One of the most widespread superstitions is that every man has his own special, definite qualities; that a man is kind, cruel, wise, stupid, energetic, apathetic, etc. Men are not like that. We may say of a man that he is more often kind than cruel, oftener wise than stupid, oftener energetic than apathetic, or the reverse; but it would be false to say of one man that he is kind and wise, of another that he is wicked and foolish. And yet we always classify mankind in this way. And this is untrue. Men are like rivers: the water is the same in each, and alike in all; but every river is narrow here, is more rapid there, here slower, there broader, now clear, now cold, now dull, now warm. It is the same with men. Every man carries in himself the germs of every human quality, and sometimes one manifests itself, sometimes another, and the man often becomes unlike himself, while still remaining the same man, In some people these changes are very rapid, and Nekhludoff was such a man. These changes in him were due to physical and to spiritual causes. At this time he experienced such a change.
That feeling of triumph and joy at the renewal of life which he had experienced after the trial and after the first interview with Katusha, vanished completely, and after the last interview fear and revulsion took the place of that joy. He was determined not to leave her, and not to change his decision of marrying her, if she wished it; but it seemed very hard, and made him suffer.
On the day after his visit to Maslennikoff, he again went to the prison to see her.
The inspector allowed him to speak to her, only not in the advocate’s room nor in the office, but in the women’s visiting-room. In spite of his kindness, the inspector was more reserved with Nekhludoff than hitherto.
An order for greater caution had apparently been sent, as a result of his conversation with Meslennikoff.
“You may see her,” the inspector said; “but please remember what I said as regards money. And as to her removal to the hospital, that his excellency wrote to me about, it can be done; the doctor would agree. Only she herself does not wish it. She says, ‘Much need have I to carry out the slops for the scurvy beggars.’ You don’t know what these people are, Prince,” he added.
Nekhludoff did not reply, but asked to have the interview. The inspector called a jailer, whom Nekhludoff followed into the women’s visiting-room, where there was no one but Maslova waiting. She came from behind the grating, quiet and timid, close up to him, and said, without looking at him:
“Forgive me, Dmitri Ivanovitch, I spoke hastily the day before yesterday.”
“It is not for me to forgive you,” Nekhludoff began.
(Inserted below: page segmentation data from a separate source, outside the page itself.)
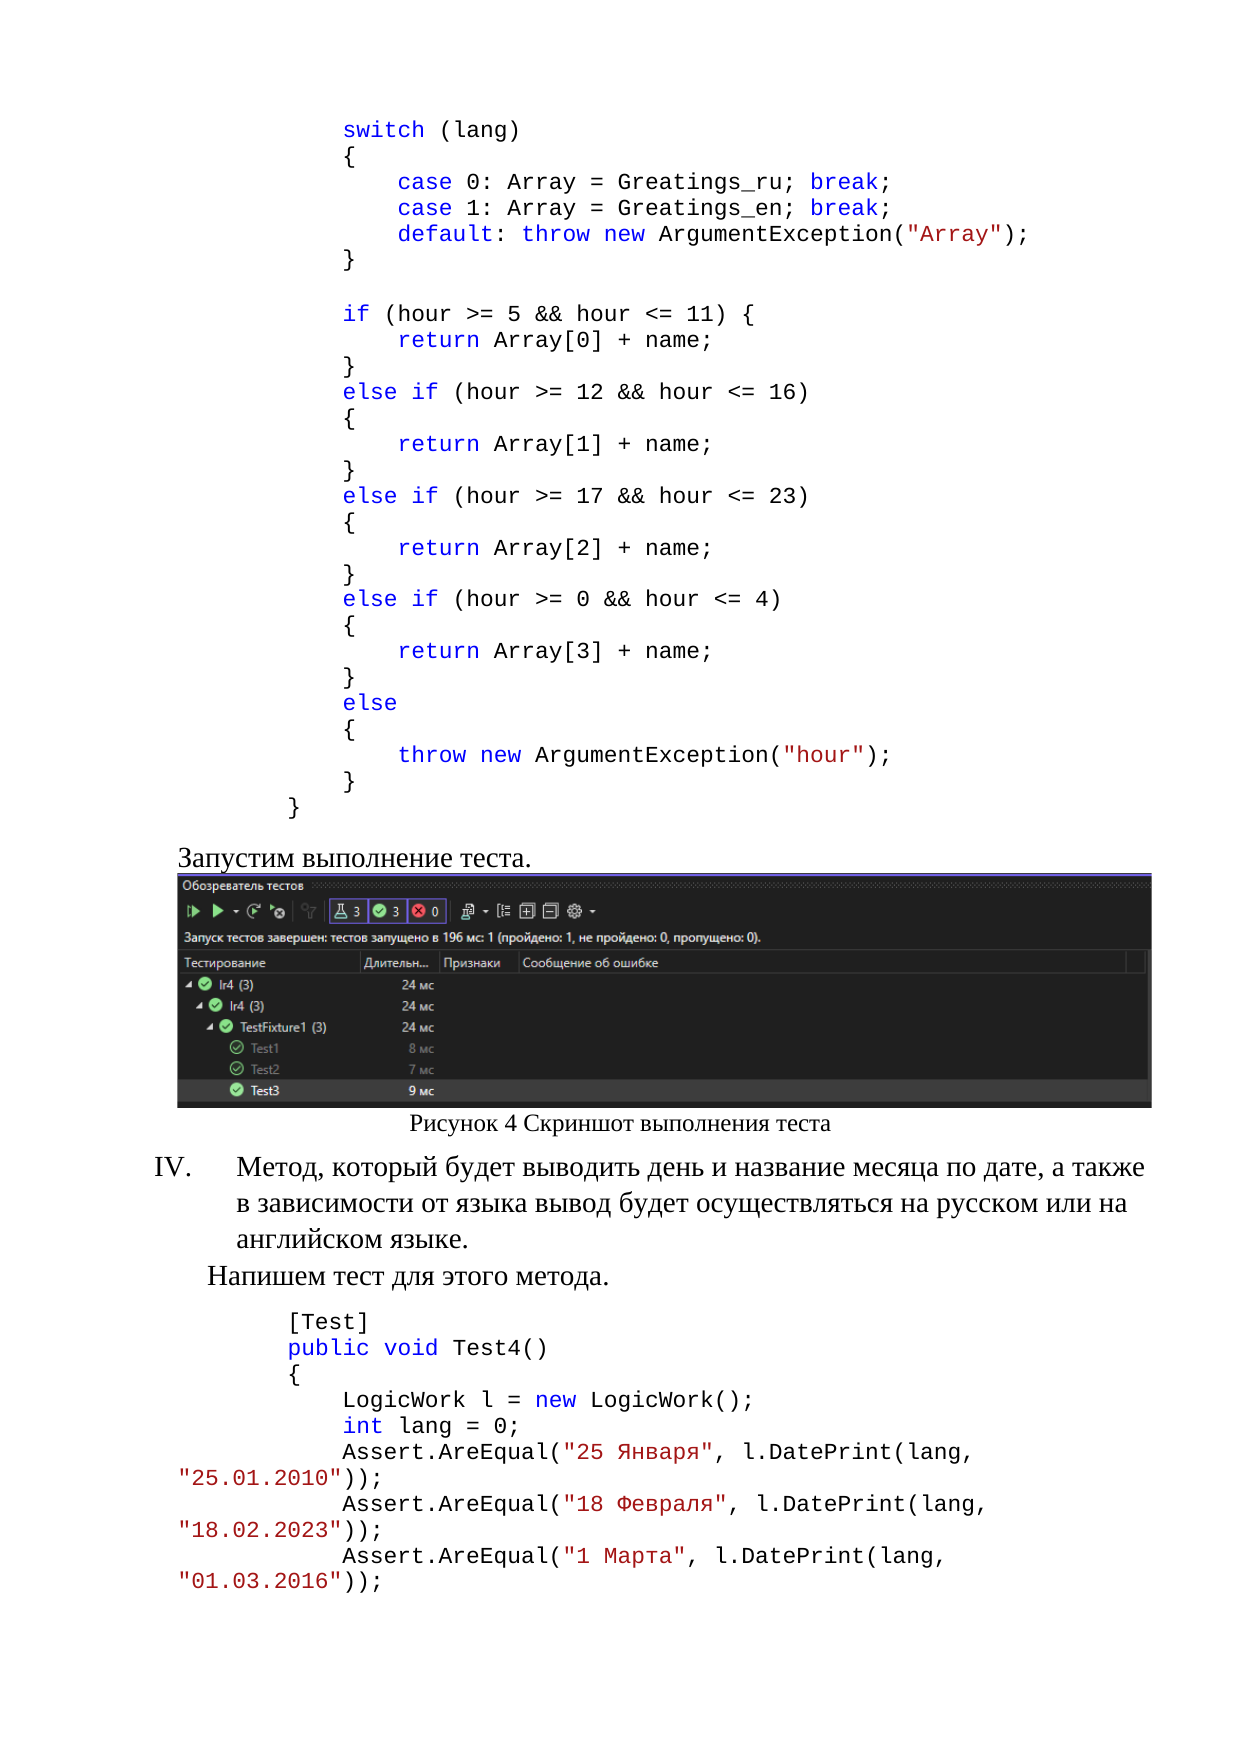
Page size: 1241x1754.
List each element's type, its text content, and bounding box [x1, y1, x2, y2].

text return Array[0] + name; [177, 328, 1152, 354]
text { [177, 406, 1152, 432]
text Рисунок 4 Скриншот выполнения теста [0, 1108, 1240, 1137]
text return Array[3] + name; [177, 640, 1152, 666]
text Запустим выполнение теста. [177, 840, 1152, 873]
picture [177, 873, 1152, 1108]
text else if (hour >= 12 && hour <= 16) [177, 380, 1152, 406]
text } [177, 769, 1152, 795]
text return Array[1] + name; [177, 432, 1152, 458]
text default: throw new ArgumentException("Array"); [177, 222, 1152, 248]
text { [177, 144, 1152, 170]
text LogicWork l = new LogicWork(); [177, 1388, 1152, 1414]
text case 1: Array = Greatings_en; break; [177, 196, 1152, 222]
text switch (lang) [177, 118, 1152, 144]
text } [177, 354, 1152, 380]
text public void Test4() [177, 1336, 1152, 1362]
text { [177, 510, 1152, 536]
text { [177, 614, 1152, 640]
text if (hour >= 5 && hour <= 11) { [177, 302, 1152, 328]
text Assert.AreEqual("1 Марта", l.DatePrint(lang, "01.03.2016")); [177, 1544, 1152, 1596]
text Assert.AreEqual("18 Февраля", l.DatePrint(lang, "18.02.2023")); [177, 1492, 1152, 1544]
text { [177, 717, 1152, 743]
text } [177, 248, 1152, 274]
list Метод, который будет выводить день и название месяца по дате, а также в зависимости от языка вывод будет осуществляться на русском или на английском языке. [192, 1149, 1152, 1255]
text case 0: Array = Greatings_ru; break; [177, 170, 1152, 196]
text [Test] [177, 1311, 1152, 1336]
text } [177, 458, 1152, 484]
text } [177, 562, 1152, 588]
text } [177, 795, 1152, 821]
text else if (hour >= 0 && hour <= 4) [177, 588, 1152, 614]
text return Array[2] + name; [177, 536, 1152, 562]
list Напишем тест для этого метода. [207, 1258, 1152, 1291]
text { [177, 1362, 1152, 1388]
text throw new ArgumentException("hour"); [177, 743, 1152, 769]
text Assert.AreEqual("25 Января", l.DatePrint(lang, "25.01.2010")); [177, 1440, 1152, 1492]
text else [177, 692, 1152, 717]
text else if (hour >= 17 && hour <= 23) [177, 484, 1152, 510]
text int lang = 0; [177, 1414, 1152, 1440]
text } [177, 666, 1152, 692]
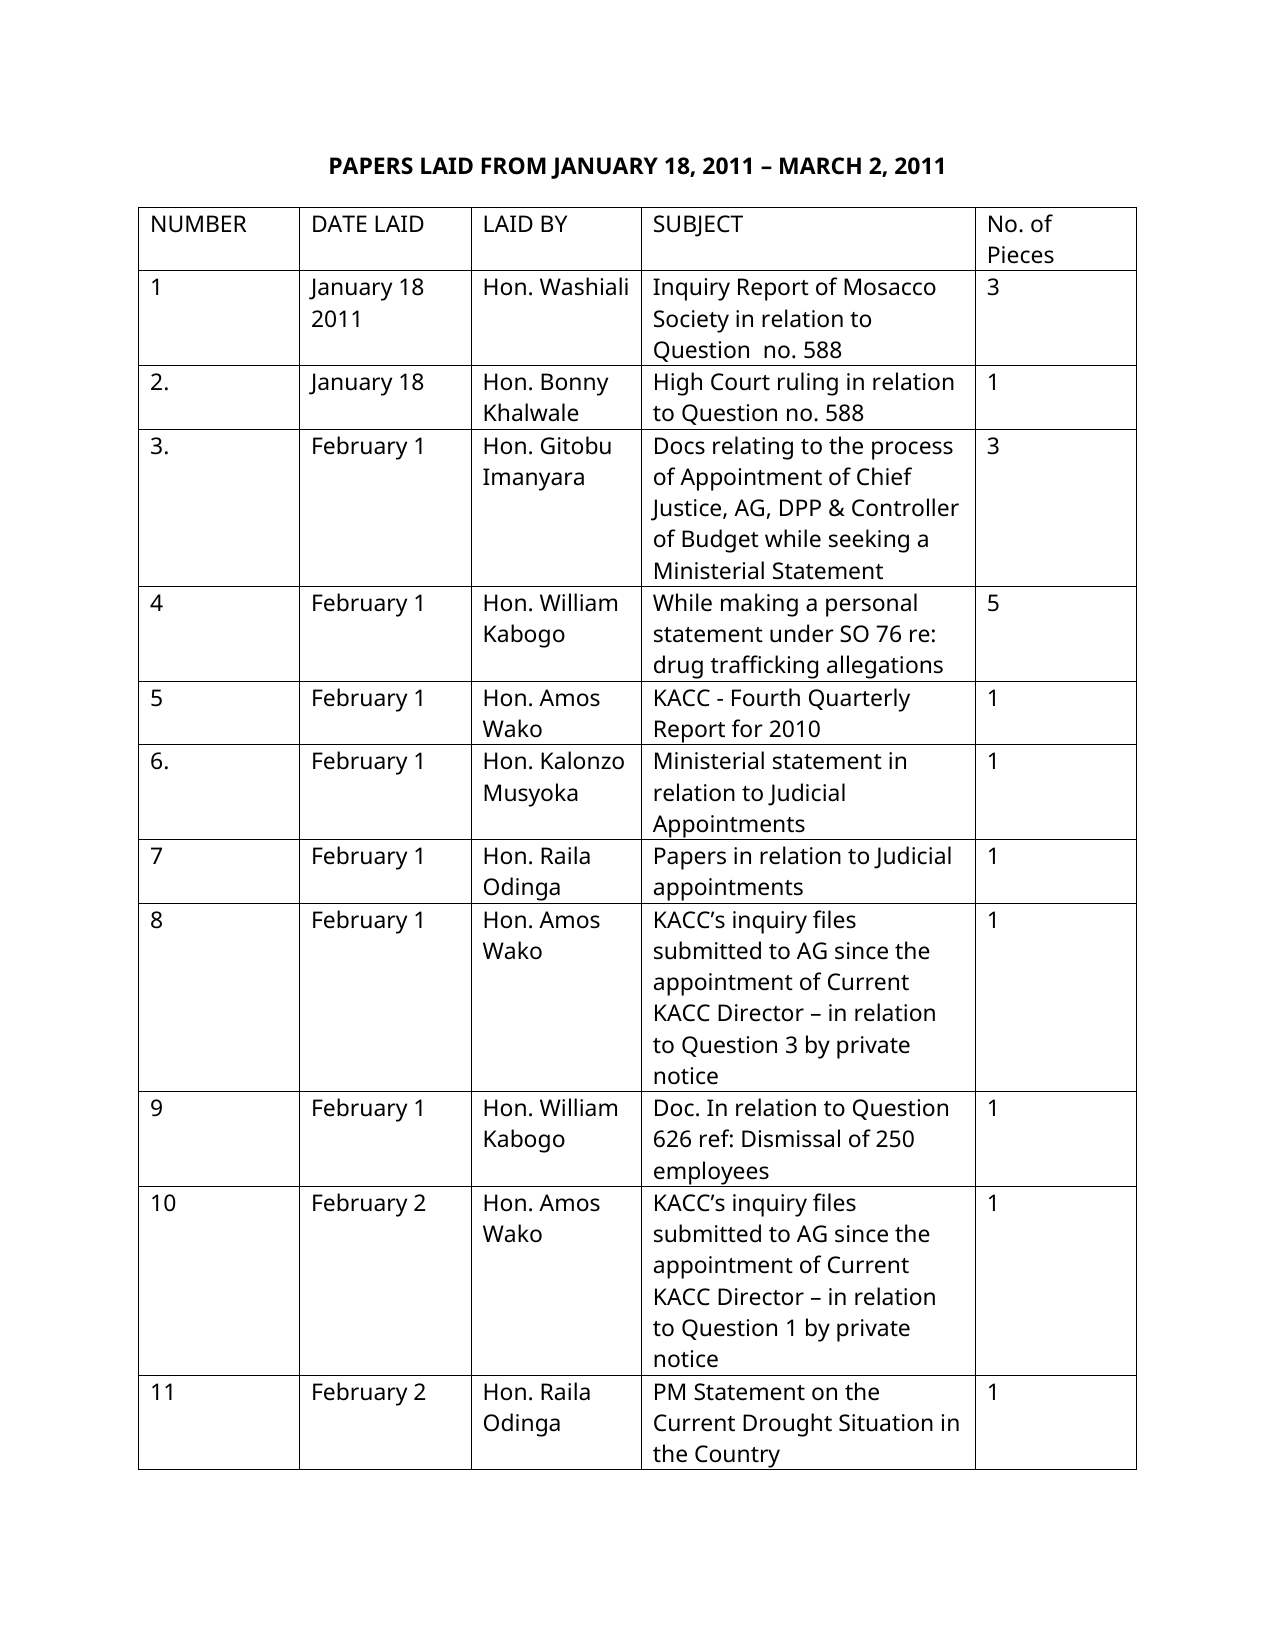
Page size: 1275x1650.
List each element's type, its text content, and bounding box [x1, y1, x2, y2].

table_cell KACC’s inquiry files submitted to AG since the appointment of Current KACC Director – in relation to Question 1 by private notice [642, 1187, 975, 1374]
table_header LAID BY [472, 208, 641, 270]
table_cell 3. [139, 430, 299, 586]
table_cell 1 [976, 1376, 1136, 1469]
table_cell January 18 [300, 366, 471, 429]
table_cell February 1 [300, 682, 471, 744]
table_cell Hon. Amos Wako [472, 1187, 641, 1374]
table_cell 8 [139, 904, 299, 1091]
table_cell 11 [139, 1376, 299, 1469]
table_cell 9 [139, 1092, 299, 1186]
table_cell Hon. Amos Wako [472, 682, 641, 744]
table_cell Hon. Amos Wako [472, 904, 641, 1091]
table_cell February 2 [300, 1187, 471, 1374]
table_cell KACC’s inquiry files submitted to AG since the appointment of Current KACC Director – in relation to Question 3 by private notice [642, 904, 975, 1091]
table_cell Ministerial statement in relation to Judicial Appointments [642, 745, 975, 839]
table_header NUMBER [139, 208, 299, 270]
table_cell PM Statement on the Current Drought Situation in the Country [642, 1376, 975, 1469]
table_cell Docs relating to the process of Appointment of Chief Justice, AG, DPP & Controller of Budget while seeking a Ministerial Statement [642, 430, 975, 586]
table_cell 1 [976, 1092, 1136, 1186]
table_cell Inquiry Report of Mosacco Society in relation to Question no. 588 [642, 271, 975, 365]
table_cell 3 [976, 271, 1136, 365]
table_cell February 1 [300, 840, 471, 903]
table_header DATE LAID [300, 208, 471, 270]
table_cell 1 [976, 1187, 1136, 1374]
table_cell February 1 [300, 1092, 471, 1186]
table_cell 4 [139, 587, 299, 681]
table_cell 1 [976, 745, 1136, 839]
text PAPERS LAID FROM JANUARY 18, 2011 – MARCH 2, 2011 [150, 150, 1125, 181]
table_cell Hon. Raila Odinga [472, 840, 641, 903]
table_cell February 1 [300, 904, 471, 1091]
table_cell Hon. Raila Odinga [472, 1376, 641, 1469]
table_cell 5 [976, 587, 1136, 681]
table_cell Hon. William Kabogo [472, 1092, 641, 1186]
table_cell Hon. Kalonzo Musyoka [472, 745, 641, 839]
table_cell February 1 [300, 587, 471, 681]
table_cell 2. [139, 366, 299, 429]
table_cell February 2 [300, 1376, 471, 1469]
table_cell Doc. In relation to Question 626 ref: Dismissal of 250 employees [642, 1092, 975, 1186]
table_cell Hon. Bonny Khalwale [472, 366, 641, 429]
table_cell High Court ruling in relation to Question no. 588 [642, 366, 975, 429]
table_cell 6. [139, 745, 299, 839]
table_cell KACC - Fourth Quarterly Report for 2010 [642, 682, 975, 744]
table_cell While making a personal statement under SO 76 re: drug trafficking allegations [642, 587, 975, 681]
table_cell February 1 [300, 430, 471, 586]
table_header SUBJECT [642, 208, 975, 270]
table_cell Hon. Gitobu Imanyara [472, 430, 641, 586]
table_cell 1 [139, 271, 299, 365]
table_cell 1 [976, 840, 1136, 903]
table_cell 1 [976, 366, 1136, 429]
table_header No. of Pieces [976, 208, 1136, 270]
table_cell 5 [139, 682, 299, 744]
table_cell Hon. William Kabogo [472, 587, 641, 681]
table_cell Hon. Washiali [472, 271, 641, 365]
table_cell 10 [139, 1187, 299, 1374]
table_cell 3 [976, 430, 1136, 586]
table_cell February 1 [300, 745, 471, 839]
table_cell Papers in relation to Judicial appointments [642, 840, 975, 903]
table_cell 7 [139, 840, 299, 903]
table_cell 1 [976, 682, 1136, 744]
table_cell 1 [976, 904, 1136, 1091]
table_cell January 18 2011 [300, 271, 471, 365]
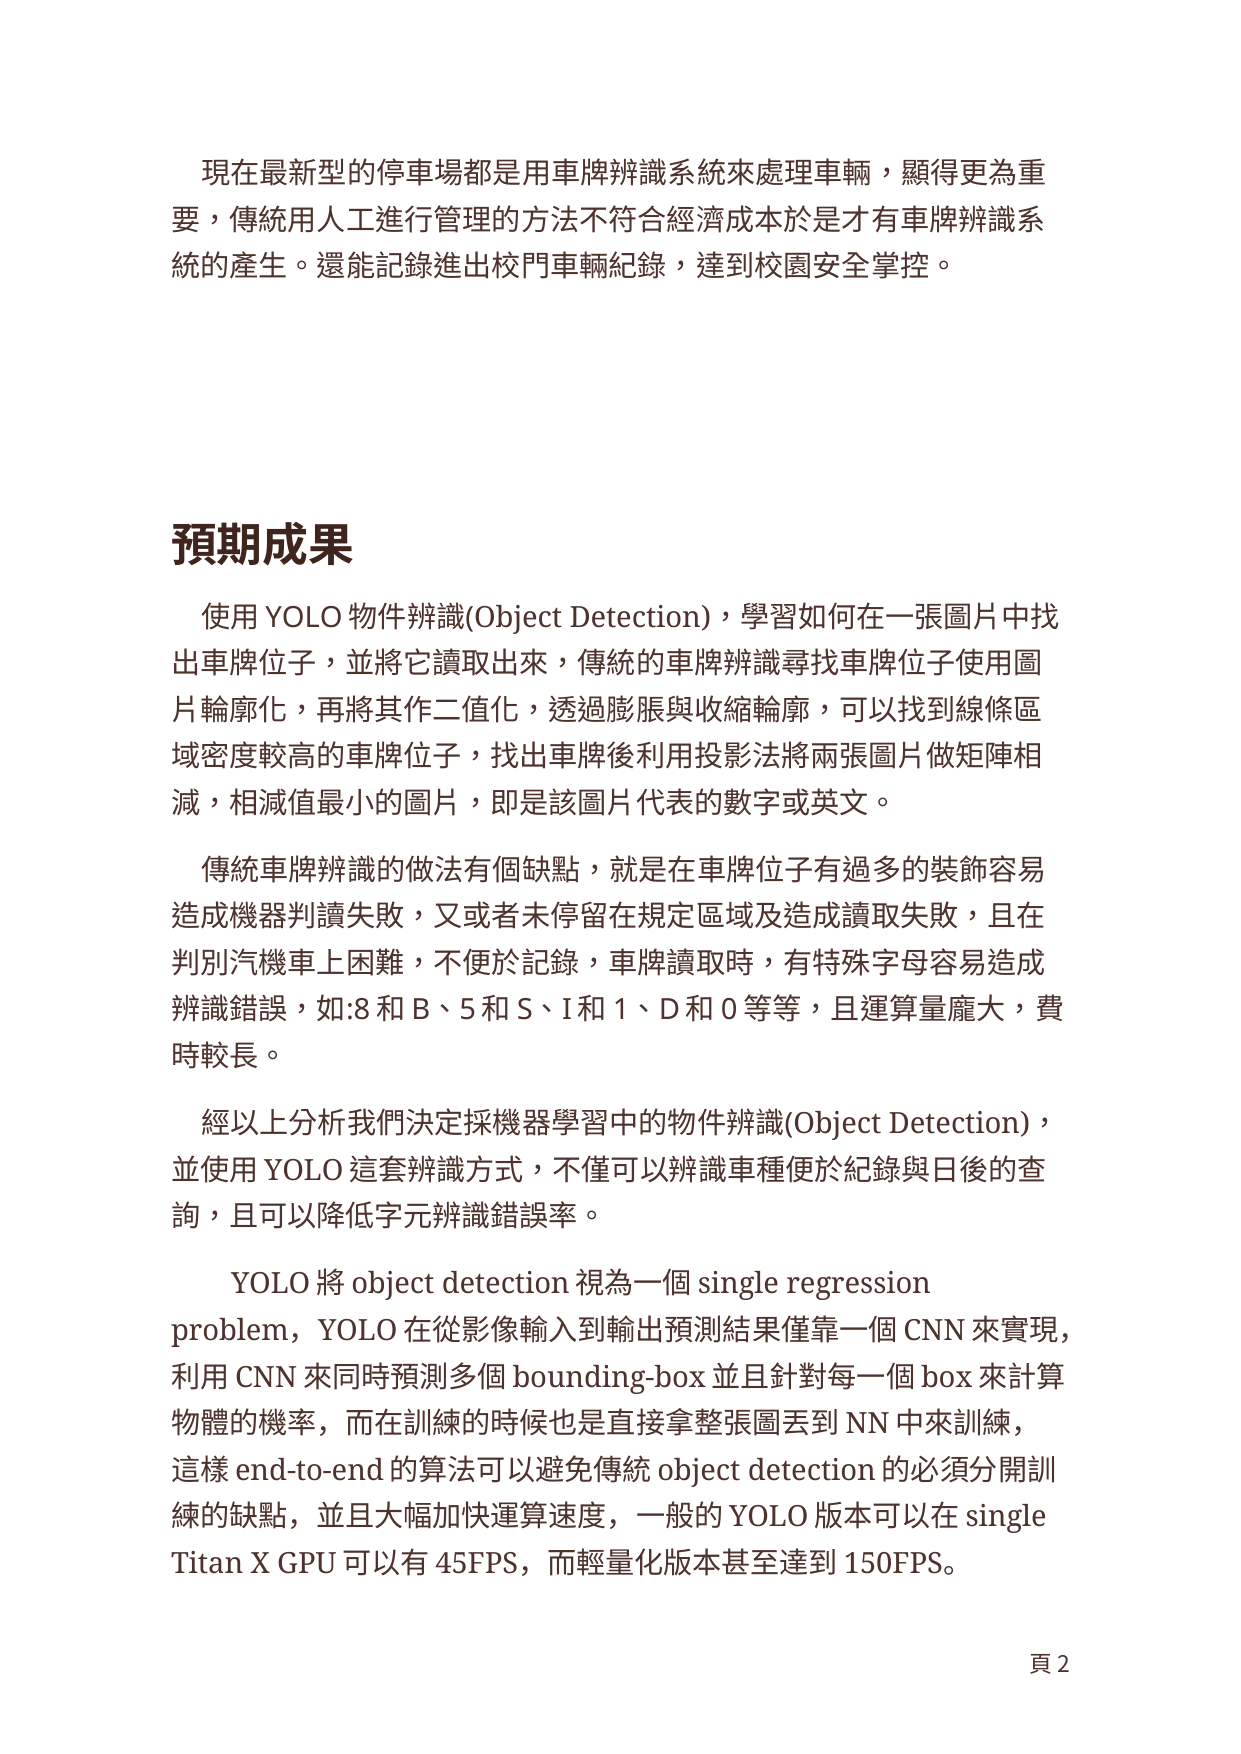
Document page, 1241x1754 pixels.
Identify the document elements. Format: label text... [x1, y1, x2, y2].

text 使用YOLO物件辨識(Object Detection)，學習如何在一張圖片中找出車牌位子，並將它讀取出來，傳統的車牌辨識尋找車牌位子使用圖片輪廓化，再將其作二值化，透過膨脹與收縮輪廓，可以找到線條區域密度較高的車牌位子，找出車牌後利用投影法將兩張圖片做矩陣相減，相減值最小的圖片，即是該圖片代表的數字或英文。 [171, 593, 1069, 821]
text 現在最新型的停車場都是用車牌辨識系統來處理車輛，顯得更為重要，傳統用人工進行管理的方法不符合經濟成本於是才有車牌辨識系統的產生。還能記錄進出校門車輛紀錄，達到校園安全掌控。 [171, 150, 1069, 285]
subtitle 預期成果 [171, 508, 1069, 574]
text 傳統車牌辨識的做法有個缺點，就是在車牌位子有過多的裝飾容易造成機器判讀失敗，又或者未停留在規定區域及造成讀取失敗，且在判別汽機車上困難，不便於記錄，車牌讀取時，有特殊字母容易造成辨識錯誤，如:8和B、5和S、I和1、D和0等等，且運算量龐大，費時較長。 [171, 846, 1069, 1075]
text YOLO將object detection視為一個single regression problem，YOLO在從影像輸入到輸出預測結果僅靠一個CNN來實現，利用CNN來同時預測多個bounding-box並且針對每一個box來計算物體的機率，而在訓練的時候也是直接拿整張圖丟到NN中來訓練，這樣end-to-end的算法可以避免傳統object detection的必須分開訓練的缺點，並且大幅加快運算速度，一般的YOLO版本可以在single Titan X GPU可以有45FPS，而輕量化版本甚至達到150FPS。 [171, 1260, 1069, 1582]
text 經以上分析我們決定採機器學習中的物件辨識(Object Detection)，並使用YOLO這套辨識方式，不僅可以辨識車種便於紀錄與日後的查詢，且可以降低字元辨識錯誤率。 [171, 1100, 1069, 1235]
“But all the same, you must leave me,” she interrupted, and in the terribly squinting eyes with which she looked at him Nekhludoff read the former strained, angry expression.
“Why should I leave you?”
“So.”
“But why so?”
She again looked up, as it seemed to him, with the same angry look.
“Well, then, thus it is,” she said. “You must leave me. It is true what I am saying. I cannot. You just give it up altogether.”
Her lips trembled and she was silent for a moment. “It is true. I’d rather hang myself.”
Nekhludoff felt that in this refusal there was hatred and unforgiving resentment, but there was also something besides, something good. This confirmation of the refusal in cold blood at once quenched all the doubts in Nekhludoff’s bosom, and brought back the serious, triumphant emotion he had felt in relation to Katusha.
“Katusha, what I have said I will again repeat,” he uttered, very seriously. “I ask you to marry me. If you do not wish it, and for as long as you do not wish it, I shall only continue to follow you, and shall go where you are taken.”
“That is your business. I shall not say anything more,” she answered, and her lips began to tremble again.
He, too, was silent, feeling unable to speak.
“I shall now go to the country, and then to Petersburg,” he said, when he was quieter again. “I shall do my utmost to get your—- our case, I mean, reconsidered, and by the help of God the sentence may be revoked.”